Texas Tacos Transcend Culinary Borders

January 19, 2023

By José R. Ralat @https://www.texasmonthly.com/

Fifty years ago, the tacos most Texans ate—breakfast tacos, barbecue tacos, and crispy tacos—originated in the foodways of South Texas. Not anymore. Today tacos hail from all over and have become a vessel for cultural bridge-building in a wildly multicultural state. The taco is a culinary welcome wagon, inviting Texans to be more adventurous in their eating habits while offering immigrant diners and restaurateurs a passage into American cuisine. Immigrants from around the world and their descendants are adapting their dishes to create new fillings for the familiar tortilla. “I don’t want to say it’s easy to put something in a taco, but it’s more approachable for a lot of people,” says Anna Swann, owner of the Dallas pop-up Ulam Modern Filipino Kitchen.
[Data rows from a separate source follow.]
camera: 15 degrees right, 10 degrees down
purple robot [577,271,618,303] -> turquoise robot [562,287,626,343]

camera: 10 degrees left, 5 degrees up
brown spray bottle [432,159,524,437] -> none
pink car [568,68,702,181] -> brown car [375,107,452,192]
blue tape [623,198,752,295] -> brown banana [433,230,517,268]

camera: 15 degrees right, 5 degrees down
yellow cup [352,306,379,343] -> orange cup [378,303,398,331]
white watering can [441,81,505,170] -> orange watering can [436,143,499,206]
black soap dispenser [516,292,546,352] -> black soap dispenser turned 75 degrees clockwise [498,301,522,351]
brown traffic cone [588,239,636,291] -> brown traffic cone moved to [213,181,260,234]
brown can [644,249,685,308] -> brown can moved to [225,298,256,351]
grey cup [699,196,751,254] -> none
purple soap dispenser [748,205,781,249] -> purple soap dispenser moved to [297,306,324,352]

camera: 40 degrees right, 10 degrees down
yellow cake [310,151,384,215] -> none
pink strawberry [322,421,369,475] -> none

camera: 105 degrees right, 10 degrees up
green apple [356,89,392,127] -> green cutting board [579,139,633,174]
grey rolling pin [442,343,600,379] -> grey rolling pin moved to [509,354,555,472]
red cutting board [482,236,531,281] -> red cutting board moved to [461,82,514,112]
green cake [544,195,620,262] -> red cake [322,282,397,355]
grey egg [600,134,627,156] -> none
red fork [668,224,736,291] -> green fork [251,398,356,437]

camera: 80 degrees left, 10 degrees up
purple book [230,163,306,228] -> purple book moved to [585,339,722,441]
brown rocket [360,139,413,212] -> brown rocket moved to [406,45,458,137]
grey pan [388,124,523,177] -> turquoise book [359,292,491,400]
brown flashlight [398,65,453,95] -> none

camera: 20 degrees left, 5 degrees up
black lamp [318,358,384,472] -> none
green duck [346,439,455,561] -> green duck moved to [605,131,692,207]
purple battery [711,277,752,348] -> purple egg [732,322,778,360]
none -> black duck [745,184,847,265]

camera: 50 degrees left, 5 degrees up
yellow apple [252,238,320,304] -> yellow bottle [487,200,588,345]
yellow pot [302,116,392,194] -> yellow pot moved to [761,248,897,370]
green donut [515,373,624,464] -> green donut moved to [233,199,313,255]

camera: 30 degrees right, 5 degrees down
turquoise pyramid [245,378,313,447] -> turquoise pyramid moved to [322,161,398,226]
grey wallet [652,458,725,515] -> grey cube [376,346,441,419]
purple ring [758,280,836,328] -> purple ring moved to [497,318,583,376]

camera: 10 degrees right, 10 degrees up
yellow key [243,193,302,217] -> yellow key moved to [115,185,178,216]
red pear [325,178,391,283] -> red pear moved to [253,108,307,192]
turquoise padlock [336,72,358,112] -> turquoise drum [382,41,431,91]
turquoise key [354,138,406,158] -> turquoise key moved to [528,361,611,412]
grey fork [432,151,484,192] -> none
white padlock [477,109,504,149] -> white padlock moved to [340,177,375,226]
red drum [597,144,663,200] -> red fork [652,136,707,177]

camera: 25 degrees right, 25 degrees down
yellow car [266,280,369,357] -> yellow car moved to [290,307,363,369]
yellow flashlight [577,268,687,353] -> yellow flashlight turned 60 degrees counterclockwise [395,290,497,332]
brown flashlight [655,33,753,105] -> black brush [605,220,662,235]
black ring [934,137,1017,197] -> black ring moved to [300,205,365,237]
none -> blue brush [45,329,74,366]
For anyone raised on tacos, it’s not a huge leap to consume Swann’s signature sisig, a mixed-meat dish composed of pork head and shoulder, seasoned with onions, chiles, and citrus fruit, and nestled in a gossamer flour tortilla. It resembles discada, a mixed-meat preparation popular along the border. This isn’t exactly shocking. From the sixteenth to the early nineteenth centuries, the Philippines and Mexico, with a shared history of Spanish colonization, were connected by the trade route between Manila and Acapulco, which promoted the exchange of fruits and spices.